Question

If L.C.M and H.C.F of 2 numbers are 108 and 9 respectively and one of them is 36; then find the other number.

Answer 1

Hint: For solving the question, we should know the relation between the L.C.M, H.C.F of the two numbers and the two numbers. It is stated that the product of L.C.M and H.C.F is equal to the product of the two numbers. This property is valid only for two numbers. Numerically
Let L.C.M = L and H.C.F = H of two numbers a, b. Then
L $\times $ H = a$\times $b$\to (1)$
By applying this property in the above question, we get the required number.
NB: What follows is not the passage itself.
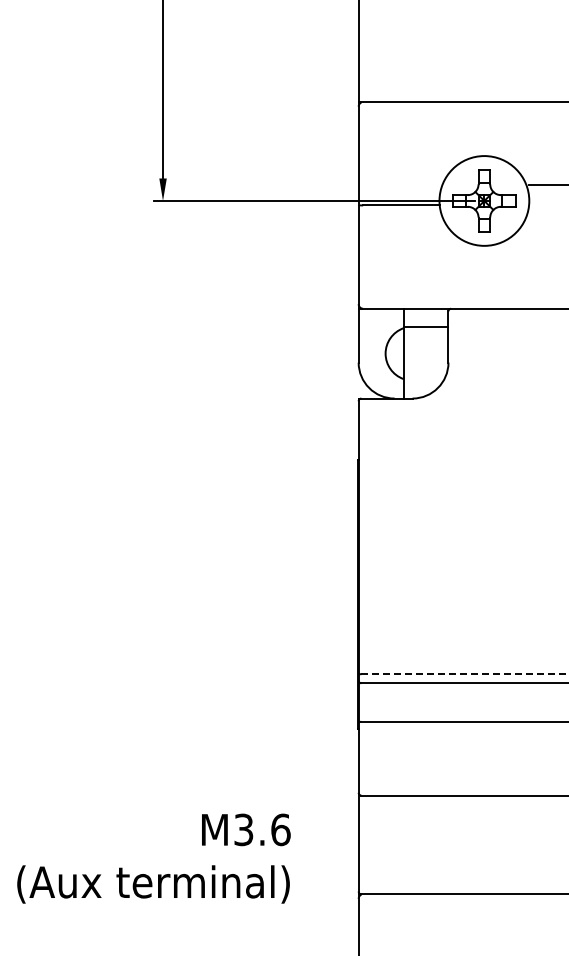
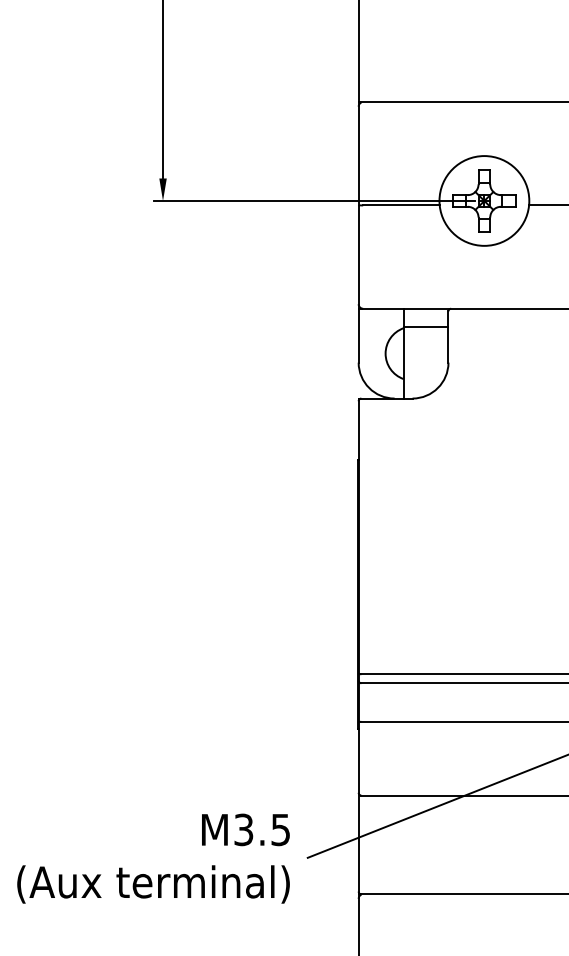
line at (547, 185) position: (547, 185) -> (547, 205)
line at (465, 674): dashed -> solid
line at (436, 806): none -> present
text at (280, 829): M3.6 -> M3.5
Complete step-by-step answer:
Let the numbers be a, b. Let the L.C.M and H.C.F of the numbers are l and h respectively.
From the property of H.C.F which states that the quotients that we get after dividing the numbers with their H.C.F are coprime numbers, we can write that
$\begin{align}
  & \dfrac{a}{h}=x\text{ ; }\dfrac{b}{h}=y\text{ where x and y are coprime numbers} \\
 & a=xh\text{ ; b=yh} \\
\end{align}$
Finding the L.C.M using ladder method
\[\begin{align}
  & x\left| \!{\underline {\,
  xh,\text{yh} \,}} \right. \\
 & y\left| \!{\underline {\,
  h,\text{yh} \,}} \right. \\
 & h\left| \!{\underline {\,
  h,\text{h} \,}} \right. \\
 & \text{ }\left| \!{\underline {\,
  1,\text{1} \,}} \right. \\
\end{align}\]
L.C.M = $(x)\times (y)\times (h)$
$\begin{align}
  & L.C.M\times H.C.F=(x)\times (y)\times (h)\times (h) \\
 & =\left( xh \right)\times \left( yh \right) \\
\end{align}$
= a * b
=Product of the two numbers.
$\therefore $L.C.M * H.C.F = a * b.
In the given question
L.C.M = 108
H.C.F = 9
a = 36
We have to find b.
Applying the formula
L.C.M * H.C.F = a * b.
108$\times $9 = 36$\times $b
Dividing by 36 gives
$\begin{align}
  & \dfrac{108\times 9}{36}=b \\
 & b=\dfrac{108}{4} \\
 & b=27 \\
\end{align}$
So, the required number is 27.

Note: We can verify the answer by calculating the L.C.M and H.C.F of the numbers 36 and 27.
L.C.M is
\[\begin{align}
  & 9\left| \!{\underline {\,
  \text{36,27} \,}} \right. \\
 & 4\left| \!{\underline {\,
  \text{4,3} \,}} \right. \\
 & 3\left| \!{\underline {\,
  \text{1,3} \,}} \right. \\
 & \text{ }\left| \!{\underline {\,
  1,\text{1} \,}} \right. \\
\end{align}\]
L.C.M = $9\times 4\times 3$ = 108
H.C.F is
\[\begin{align}
  & 9\left| \!{\underline {\,
  \text{36,27} \,}} \right. \\
 & \text{ }\left| \!{\underline {\,
  \text{4,3} \,}} \right. \\
\end{align}\]
H.C.F = 9
The L.C.M and H.C.F of 36 and 27 are 108 and 9 respectively.
Hence verified.